I finally made it to America and learned very quickly that my people hadn’t prepared me well for this heaven on earth. America wasn’t a place where you “wash cars for a day and make enough money to take the rest of the week off.” Nor was it a country where you buy clothes, wear them once and discard them. And, more surprisingly, it wasn’t that gateway to heaven where people praised God, night and day.
The more I lived with Americans, the more I found out that they weren’t as religious as I had thought. They were not out there using their God-given powers to heal. In fact, many of them were propagating hate. I learned of white supremacists and Christian extremists, who – like the Adventists of my childhood – invoke God’s name as they spread hatred. But unlike my Adventists, these Americans are armed with enough machine guns to start Armageddon.

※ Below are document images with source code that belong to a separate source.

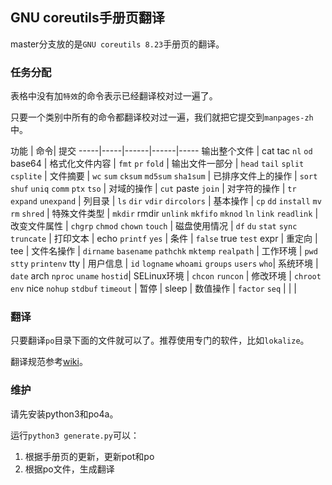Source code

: ## GNU coreutils手册页翻译

master分支放的是`GNU coreutils 8.23`手册页的翻译。

### 任务分配
表格中没有加`特效`的命令表示已经翻译校对过一遍了。

只要一个类别中所有的命令都翻译校对过一遍，我们就把它提交到`manpages-zh`中。

功能 | 命令| 提交
-----|-----|------|------|-----
输出整个文件 | cat tac `nl` `od` base64 |
格式化文件内容 | `fmt` `pr` `fold` |
输出文件一部分 | `head` `tail` `split` `csplite` |
文件摘要 | `wc` `sum` `cksum` `md5sum` `sha1sum` |
已排序文件上的操作 | `sort` `shuf` `uniq` `comm` `ptx` `tso` |
对域的操作 | `cut` paste `join` |
对字符的操作 | `tr` `expand` `unexpand` |
列目录 | `ls` `dir` `vdir` `dircolors` |
基本操作 | `cp` `dd` `install` `mv` `rm` `shred` |
特殊文件类型 | `mkdir` rmdir `unlink` `mkfifo` `mknod` `ln` `link` `readlink` |
改变文件属性 | `chgrp` `chmod` `chown` `touch` |
磁盘使用情况 | `df` `du` `stat` `sync` `truncate` |
打印文本 | echo `printf` `yes` |
条件 | `false` true `test` expr |
重定向 | tee |
文件名操作 | `dirname` `basename` `pathchk` `mktemp` `realpath` |
工作环境 | `pwd` `stty` `printenv` tty |
用户信息 | `id` `logname` `whoami` `groups` `users` `who`|
系统环境 | `date` arch `nproc` `uname` `hostid`|
SELinux环境 | `chcon` `runcon` |
修改环境 | `chroot` `env` nice `nohup` `stdbuf` `timeout` |
暂停 | sleep |
数值操作 | `factor` `seq` | | | 


### 翻译
只要翻译`po`目录下面的文件就可以了。推荐使用专门的软件，比如`lokalize`。

翻译规范参考[wiki](https://github.com/man-pages-zh/wiki/wiki/%E7%BF%BB%E8%AF%91%E8%A7%84%E8%8C%83)。

### 维护
请先安装python3和po4a。

运行`python3 generate.py`可以：

1. 根据手册页的更新，更新pot和po
2. 根据po文件，生成翻译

In 2005, I was shocked to hear Pat Robertson – that grandpa whose show “The 700 Club” I loved to watch on television in Nairobi – call for the assassination of Venezuelan President Hugo Chavez.
Most recently in June, the Rev. Wiley Drake of First Southern Baptist Church in Buena Park, Calif., said he was praying for President Barack Obama’s death. And in August, another man of God, Pastor Steven Anderson of Faithful Word Baptist Church in Tempe, Ariz., told his congregation that he, too, was praying for the president’s death.
“I’m not going to pray for his good. I’m going to pray he dies and goes to hell,” Anderson told his congregation in a sermon titled, “Why I Hate Barack Obama.”
These are not the men I imagined I would find in heaven.